Now that’s all changed. Google Refine is a great tool for cleaning up messy data (which open data so often is) and now that it has the RDF extension, built by the smart folks at DERI, it’s time to re-evaluate and see if it should form a part of our Linked Data Platform tool-chain.
There are a few things that we think are really important for this part of our toolchain, we will use these as criteria to compare XLWrap and Google Refine.

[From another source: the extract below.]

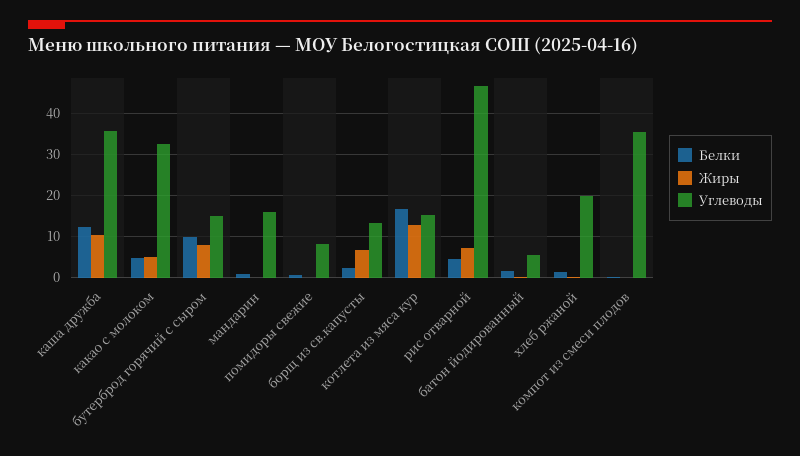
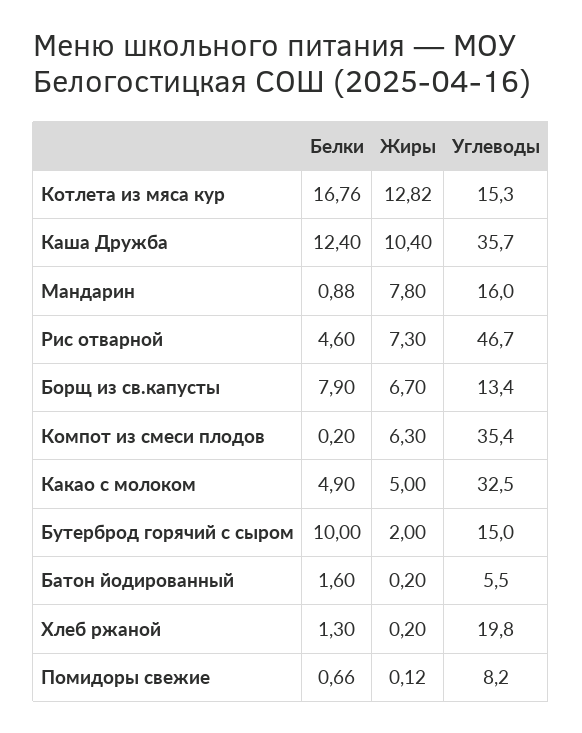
Жиры, бутерброд горячий с сыром: 8 -> 2
Жиры, мандарин: 0 -> 7.8
Белки, борщ из св.капусты: 2 -> 7.9
Жиры, компот из смеси плодов: 0 -> 6.3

The main things we’re interested in are:
- Ability to generate SCOVO or datacube triples from spreadsheet (csv) input
- Capturing provenance throughout the process
- Scriptability - able to act as part of an Extract, transform and load (ETL) pipeline
- Dealing with updates to source data, output only changes.
- Ease of use
- Project momentum and developer community
It’s important to be able to generate multiple triples for each cell in the spreadsheet, because in datacube we create one Observation resource for each cell, but we also want to attach properties for the dimensions and measures associated with this observation. For example, a cell in the spreadsheet could have a value of “76.6”, but this may represent the average life expectancy of a female in Newport in 2004. We may model this in datacube as:
eg:o1 a qb:Observation; qb:dataSet eg:dataset-le1 ; eg:refArea admingeo:newport_00pr ; eg:refPeriod <http://reference.data.gov.uk/id/gregorian-interval/2004-01-01T00:00:00/P3Y> ; sdmx-dimension:sex sdmx-code:sex-M ; sdmx-attribute:unitMeasure <http://dbpedia.org/resource/Year> ; eg:lifeExpectancy 76.7 ; .
|Overview.||Java program designed for the purposes of mapping spreadsheets to RDF. Uses templates written in trig syntax (similar to Turtle) to describe how to iterate over a spreadsheet, one cell at a time, along with the graph of triples to generate for each cell. Uses Tika to support a number of spreadsheet formats, and runs a triple store locally so you can edit your templates and run sparql queries against the resultant triples.||Binaries available for most platforms, runs a server that you interact with through the browser. The interface is very user-friendly, it's primary goal is to assist with cleaning up messy data, and along with graphical tools there is a rich language to support almost any conceivable operation. Support XLS, csv, google spreadsheets. Allows export to a number of formats, including RDF.|
|Ability to generate SCOVO or datacube triples from spreadsheet (csv) input.||Yes||Yes|
|Capturing provenance throughout the process.||No||No|
|Scriptability - able to act as part of an Extract, transform and load (ETL) pipeline.||Yes, all transformations are captured in a template file. A feature we have added to XLWrap is the ability to pass parameters in on the command line that replace tokens in the templates at runtime.||Not really, though you can capture a set of transformations in order to play them back over different data, there is no command line utility to help us script repeat processing. As Refine runs a server you could always simply capture and play back requests, there are more sophisticated approches along this line such as this python client library for interacting with Refine server programatically.|
|Dealing with updates to source data, output only changes.||No||No|
|Ease of use.||Only for developers who are familiar with turtle and Java.||Comparatively, very easy to use. Comes with installers for main platforms, and a nice graphical interface.|
|Project momentum and developer community.||Not really||Yes, lots!|
|Additional notes||One very interesting feature is reconciliation, which allows us to query an arbitrary sparql endpoint and use algorithms to normalise our data against references.|
NOTE: We have made a number of refinements to XLWrap in order to be able to meet some of our criteria. Our fork of XLWrap is available on Github.
You will notice that neither of the tools really address the following criteria well:
- Capturing provenance throughout the process
- Dealing with changes to source data, updating triples accordingly
We’re currently investigating using ORDF, which should enable us to store provenance information alongside changes to the data, and update the resultant datacube triples accordingly if the source data changes. It also has the benefit of allowing pluggable back-ends, currently supporting 4Store, Xapian and others. We are looking at using an inverted index (Apache Solr or Elastic Search) to drive the UI, mainly because we’re finding that querying the triple store directly does not perform as well as we’d hope. More on this later!